International VAT regime knows constant changes. Since some of these changes are very important, we will detail for you the main measures that have recently come into force.
“LAST SALE” AND CUSTOMS VALUE DEFINITION
Since January 1, 2018, the principle of last sale concluded immediately before the introduction of the merchandise to the Customs Territory of the Union should be directly applied. This dispositif is a reference for the application of the article 128 §1 du REC.
What is the principle of the « last sale » ?
According to this regime, only the last sale concluded immediately before the introduction of the merchandise is taken as a reference for the application of the transaction value method which determines the customs value.
In this example, the customs value is determined from the second sale between companies B & C, since it’s the last sale before importation in the EU.
TOWARDS A REFORM OF THE VAT RULES ON E-COMMERCE
The Economic and Financial Affairs Council (ECOFIN) has adopted a set of rules on December 5, 2017 to simplify VAT rules for companies selling goods and services online for European customers. These rules are part of the digital single market strategy, started in 2015.
MODIFICATION OF THE VAT RATE
Since January 1 2018, the Ministry of Finance has announced a decrease of the normal VAT rate by 0,3 points, which makes the rate decrease from 8 % to 7,7 %
VAT REGISTRATION CHANGES FOR FOREIGN COMPANIES
September 29, 2016, Swiss Houses of Parliament modified the VAT legislation. The threshold of 100.000 Swiss francs determining the obligation for foreign companies to register for VAT were concerning only taxable transactions in Switzerland. However, starting from January 1, 2018, a foreign company does not distinguish anymore it’s turnover in Switzerland from the one made in other countries to determine its obligation to register for VAT.
VAT SPLIT PAYMENT SCHEME
Poland and Romania have opted for the introduction of the VAT split payment scheme.
This mechanism is :
– Mandatory in Romania for some companies from January 1 2018 ;
– Optional in Poland
CHNAGES FOR INTRA-COMMUNITY TRANSACTIONS
The Brexit will cause an exit from the Customs Territory of the Union (unless an agreement is reached between Brussels and London) which will result in the loss of the benefit of free circulation in the EU.

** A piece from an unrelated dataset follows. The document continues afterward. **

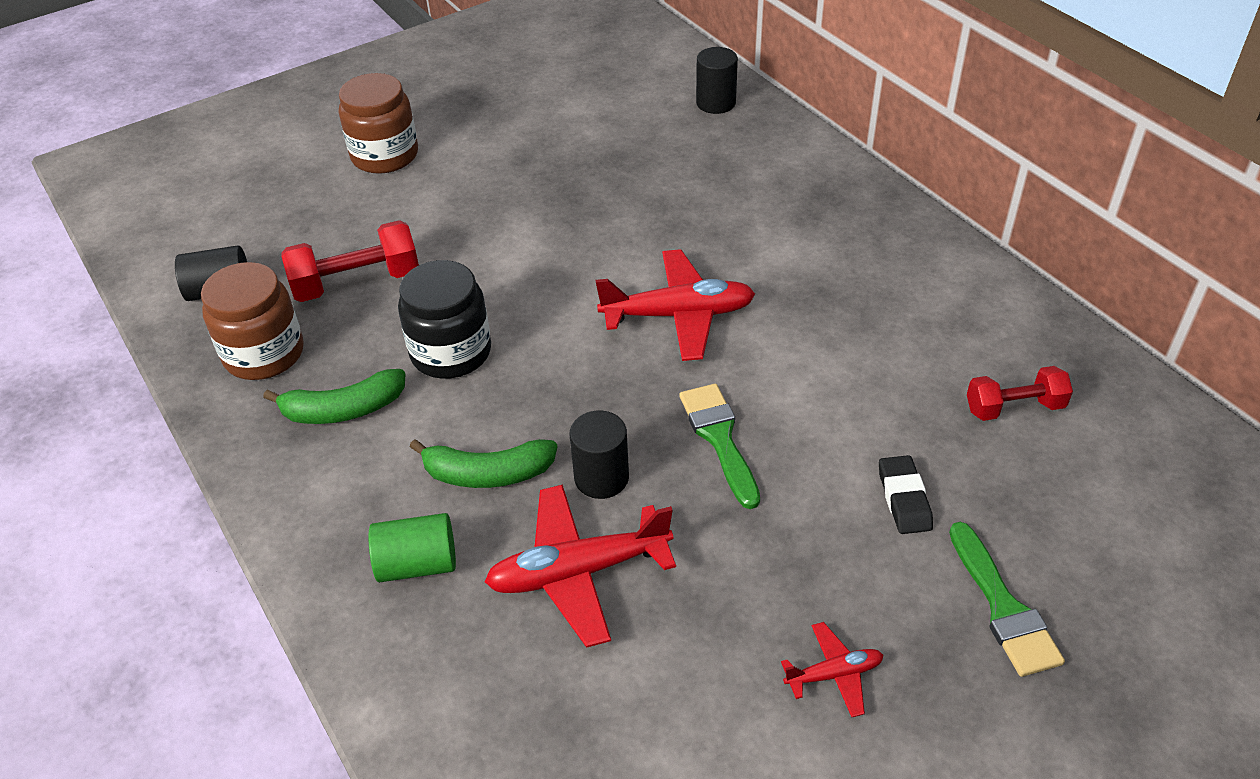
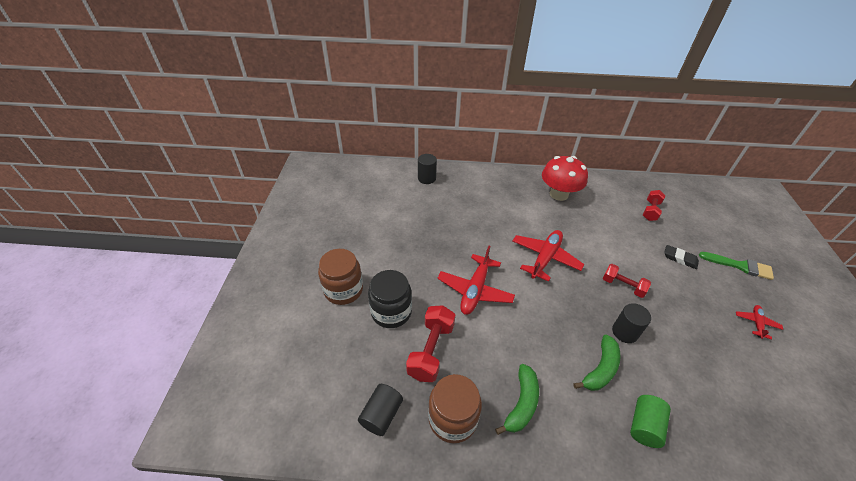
camera: 55 degrees left, 0 degrees up
(451, 352) = (512, 340): black jar -> black jar (391, 312)
(578, 572) = (675, 369): red plane -> red plane (475, 290)
(719, 438) = (623, 286): green brush -> red dumbbell
(887, 262) = (559, 194): none -> red mushroom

This will also directly affect the application of the import / export regime for all the transactions between UK and other Member states. This mechanism will lead to an immediate cash flow movement for the company.
OUTSIDE EUROPE :
VAT INTRODUCTION IN GULF COUNTRIES
Representatives of the member states of Gulf Cooperation Council (GCC) have established the VAT mechanism in all Gulf countries. The common rate applicable to the majority of goods and services is 5 %.
This harmonized VAT system will be appropriate in Qatar, Sultanate of Oman, Saudi Arabia, Kingdom of Bahreïn, Kuwait and UAE. Only Saudi Arabia (by a federal decree-law of November 26, 2017) and the UAE apply this system since January 1, 2018.